The inquest heard how Miss Jones was waiting for a blood transfusion
A teenager died a fortnight after having an abortion because of delays in giving her a vital blood transfusion, an inquest in Bristol has heard.
A-level student Manon Jones, 18, from Caernarfon, Gwynedd began to bleed after the operation and admitted herself to hospital, where she died.
A doctor told the inquest the Southmead Hospital ward in Bristol had been busy and "things could have been different". Miss Jones died in 2005. The coroner recorded a narrative verdict.
Coroner Brian Whitehouse said this was one of the saddest cases he had had to deal with in almost 40 years.
The inquest heard how Miss Jones, a Christian who had an active social life with the church, had decided to terminate her pregnancy because she had concerns for her boyfriend and his family, who were Muslims.
Her mother Llywela Jones said: "Manon found it very hard to make a decision to terminate the pregnancy. She wanted to keep the child but there were difficult circumstances which she had to consider with her boyfriend's family and their Muslim religion."
Two weeks after the procedure she went on holiday, against medical advice.
She cut short her break after feeling ill and returned to Bristol, where she was a student, and admitted herself to Southmead Hospital.
Initial blood tests taken at the hospital failed to alert medics to any serious condition, the coroner heard.
But more tests showed she needed a blood transfusion.
However she was left waiting for the blood when another emergency broke out on the ward and her condition deteriorated, resulting in her needing life support.
Post-mortem tests showed she died of low haemoglobin levels and shock caused by "retained products of conception" - that is the embryo.
Dr Lucy Jackson, who treated her at the hospital, said the results of an initial blood test did not immediately lead her to consider low haemoglobin levels.
She said Miss Jones talked coherently when she arrived and bleeding was minimal.
Following a second blood test, Dr Jackson decided a blood transfusion was immediately required but Miss Jones was stable enough to "wait for the blood to arrive".
The doctor was pulled away from Miss Jones when an emergency broke out elsewhere on the ward.
An emotional Dr Jackson told the inquest: "If we hadn't been so busy, particularly with the other emergency, we would have had more time and things could have been different."
The inquest heard from Dr Richard Porter, an obstetrician at Royal United Hospital, in Bath.
He did not treat Miss Jones, but said it had been "wholly inadequate" to leave her waiting for a blood transfusion for more than four hours.
But, the doctor said, it was "hard not to conclude" that Miss Jones would have survived had she not gone on holiday and had she attended hospital earlier.
The coroner was told scans - which had since gone missing - indicated there were no problems.
Miss Jones's mother recalled how she had packed her daughter's suitcase and taken her to the railway station.
"I was very worried about her. She said she was cold again and a bit light-headed," she said.
"We both held on to each other and the train doors were closing on our hands as I stood on the platform as the train was leaving. It was the last time I saw her alive."

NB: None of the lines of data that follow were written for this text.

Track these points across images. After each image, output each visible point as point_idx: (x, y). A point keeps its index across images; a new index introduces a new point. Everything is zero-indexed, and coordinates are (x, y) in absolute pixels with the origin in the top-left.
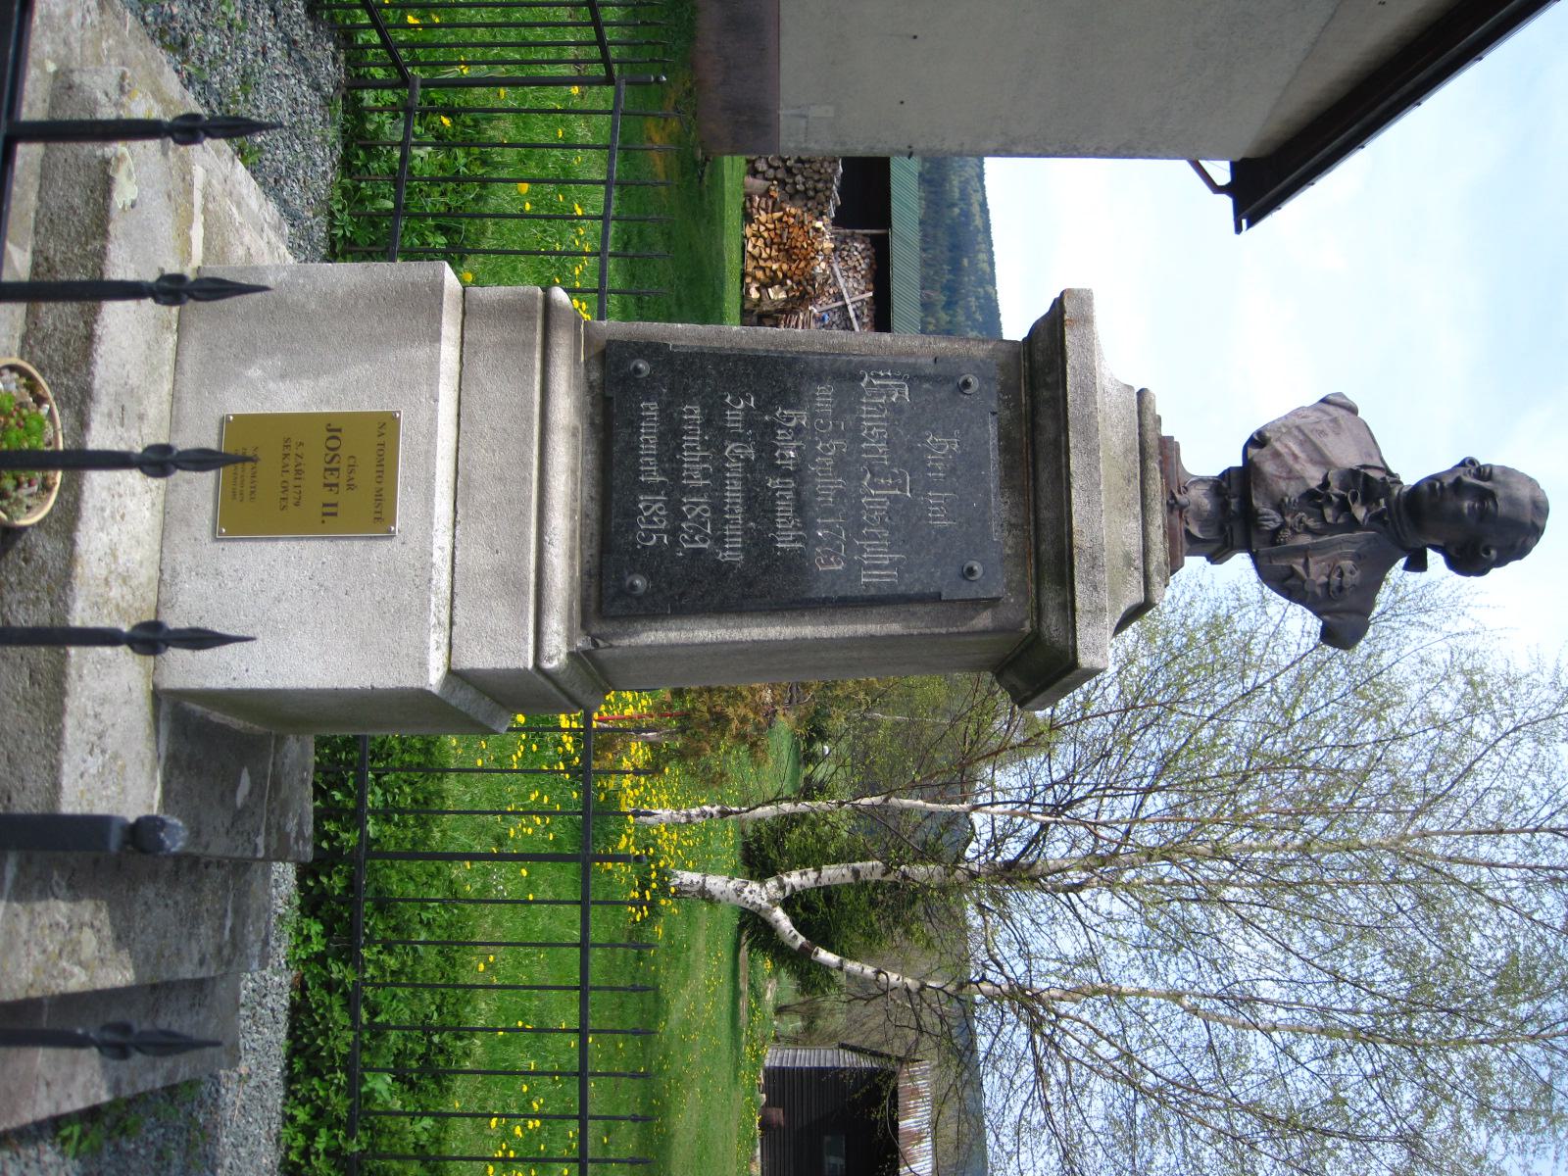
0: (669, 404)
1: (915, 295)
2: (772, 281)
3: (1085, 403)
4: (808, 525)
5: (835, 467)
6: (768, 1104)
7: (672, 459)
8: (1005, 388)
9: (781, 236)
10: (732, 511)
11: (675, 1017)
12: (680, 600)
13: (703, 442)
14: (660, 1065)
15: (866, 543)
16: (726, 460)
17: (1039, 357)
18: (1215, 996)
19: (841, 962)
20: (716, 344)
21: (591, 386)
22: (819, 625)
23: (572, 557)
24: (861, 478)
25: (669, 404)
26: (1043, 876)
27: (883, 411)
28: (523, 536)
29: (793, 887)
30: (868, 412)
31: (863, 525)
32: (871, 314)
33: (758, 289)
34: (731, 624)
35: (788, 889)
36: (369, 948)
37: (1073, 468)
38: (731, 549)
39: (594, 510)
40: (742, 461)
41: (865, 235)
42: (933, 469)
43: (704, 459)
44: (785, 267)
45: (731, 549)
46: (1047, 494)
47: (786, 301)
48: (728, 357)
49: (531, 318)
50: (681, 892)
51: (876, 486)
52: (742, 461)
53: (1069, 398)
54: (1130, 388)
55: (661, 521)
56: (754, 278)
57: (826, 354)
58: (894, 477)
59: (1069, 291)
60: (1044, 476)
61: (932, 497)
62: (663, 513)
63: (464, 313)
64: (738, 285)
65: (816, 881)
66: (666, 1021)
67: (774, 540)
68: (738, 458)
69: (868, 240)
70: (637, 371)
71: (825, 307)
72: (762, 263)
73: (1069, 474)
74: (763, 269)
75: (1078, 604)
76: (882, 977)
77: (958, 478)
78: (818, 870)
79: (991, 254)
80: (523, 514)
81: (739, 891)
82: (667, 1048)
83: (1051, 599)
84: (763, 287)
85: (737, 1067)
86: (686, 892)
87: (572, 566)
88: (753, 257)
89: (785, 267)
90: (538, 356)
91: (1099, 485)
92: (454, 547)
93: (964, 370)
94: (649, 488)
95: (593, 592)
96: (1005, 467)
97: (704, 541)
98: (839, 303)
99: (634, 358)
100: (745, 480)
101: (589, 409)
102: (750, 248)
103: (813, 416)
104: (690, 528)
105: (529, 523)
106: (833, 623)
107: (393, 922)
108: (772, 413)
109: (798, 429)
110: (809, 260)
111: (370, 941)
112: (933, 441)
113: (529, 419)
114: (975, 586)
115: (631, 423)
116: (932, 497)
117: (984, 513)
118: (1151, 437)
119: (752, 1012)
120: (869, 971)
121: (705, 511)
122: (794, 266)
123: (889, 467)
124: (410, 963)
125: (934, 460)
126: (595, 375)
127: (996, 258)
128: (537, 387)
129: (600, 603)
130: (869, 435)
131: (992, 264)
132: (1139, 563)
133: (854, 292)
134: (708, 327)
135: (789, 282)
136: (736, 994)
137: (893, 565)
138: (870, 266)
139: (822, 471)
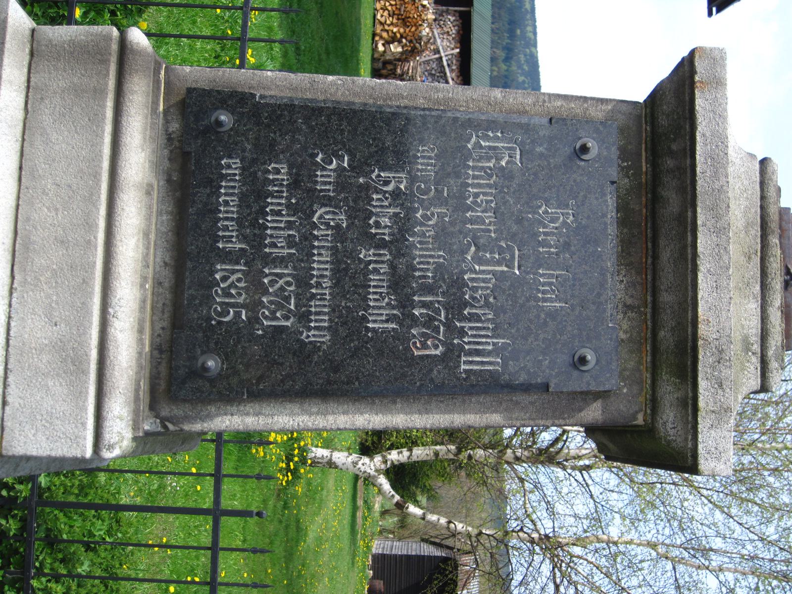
0: (254, 161)
1: (487, 52)
2: (393, 39)
3: (716, 175)
4: (405, 304)
5: (436, 238)
6: (374, 577)
7: (254, 224)
8: (624, 154)
9: (400, 9)
10: (319, 285)
11: (311, 535)
12: (258, 383)
13: (289, 206)
14: (300, 571)
15: (467, 325)
16: (314, 226)
17: (663, 121)
18: (680, 546)
19: (424, 514)
20: (309, 96)
21: (170, 139)
22: (411, 413)
23: (141, 331)
24: (464, 252)
25: (254, 161)
26: (567, 460)
27: (491, 176)
28: (85, 308)
29: (392, 461)
30: (475, 177)
31: (466, 304)
32: (458, 63)
33: (383, 45)
34: (315, 410)
35: (389, 463)
36: (38, 579)
37: (700, 249)
38: (316, 328)
39: (167, 276)
40: (332, 228)
41: (455, 11)
42: (545, 244)
43: (290, 225)
44: (402, 30)
45: (316, 328)
46: (668, 275)
47: (402, 53)
48: (321, 110)
49: (105, 62)
50: (315, 463)
51: (481, 261)
52: (332, 228)
53: (698, 170)
54: (753, 156)
55: (240, 294)
56: (381, 37)
57: (430, 109)
58: (501, 251)
59: (701, 48)
60: (666, 255)
61: (542, 275)
62: (242, 285)
63: (32, 54)
64: (370, 41)
65: (409, 458)
66: (305, 542)
67: (365, 319)
68: (327, 225)
69: (457, 14)
70: (219, 124)
71: (428, 58)
72: (386, 27)
73: (695, 255)
74: (387, 31)
75: (701, 404)
76: (452, 526)
77: (572, 254)
78: (410, 450)
79: (535, 27)
80: (86, 282)
81: (355, 464)
82: (305, 559)
83: (669, 392)
84: (387, 43)
85: (354, 556)
86: (318, 463)
87: (140, 341)
88: (381, 23)
89: (402, 30)
90: (110, 104)
91: (728, 268)
92: (10, 317)
93: (582, 133)
94: (228, 256)
95: (163, 369)
96: (621, 241)
97: (287, 318)
98: (437, 56)
99: (216, 109)
100: (334, 250)
101: (167, 164)
102: (379, 17)
103: (412, 179)
104: (271, 302)
105: (92, 293)
106: (427, 412)
107: (60, 556)
108: (367, 175)
109: (396, 194)
110: (418, 26)
111: (40, 573)
112: (546, 212)
113: (96, 176)
114: (587, 377)
115: (210, 182)
116: (542, 275)
117: (599, 295)
118: (773, 210)
119: (365, 518)
120: (443, 521)
121: (288, 284)
122: (407, 30)
123: (497, 239)
124: (74, 588)
125: (545, 234)
126: (175, 126)
127: (538, 30)
128: (107, 139)
129: (170, 384)
130: (475, 203)
131: (535, 33)
132: (756, 347)
133: (447, 49)
134: (300, 76)
135: (404, 41)
136: (355, 508)
137: (497, 351)
138: (458, 32)
139: (420, 242)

Mrs Jones told the coroner she went to the hospital when her daughter was gravely ill and stayed at her bedside until a decision was made to turn off Miss Jones's life support on 27 June.
The coroner said the death was not due to natural causes and a verdict of misadventure would have been inappropriate.
He said the narrative verdict was because Miss Jones died as a result of retained products of conception following the termination of a pregnancy.
The coroner discussed the issue of neglect and said he did have concerns.
He said an earlier transfusion of blood would have been likely to have saved her life.
He also said that it was unsatisfactory that scans had gone missing.
But he said there was no failure on the part of the NHS trust to provide basic medical care and it was certainly not a gross failure.
Following the inquest, the North Bristol NHS Trust said it accepted the coroner's findings. It said an investigation had been carried out into the care given to Miss Jones.
It said since the "unique case", further measures had been brought in to ensure seriously deteriorating patients were identified early and prompt action was taken.
It offered its sincere condolences to Miss Jones's family.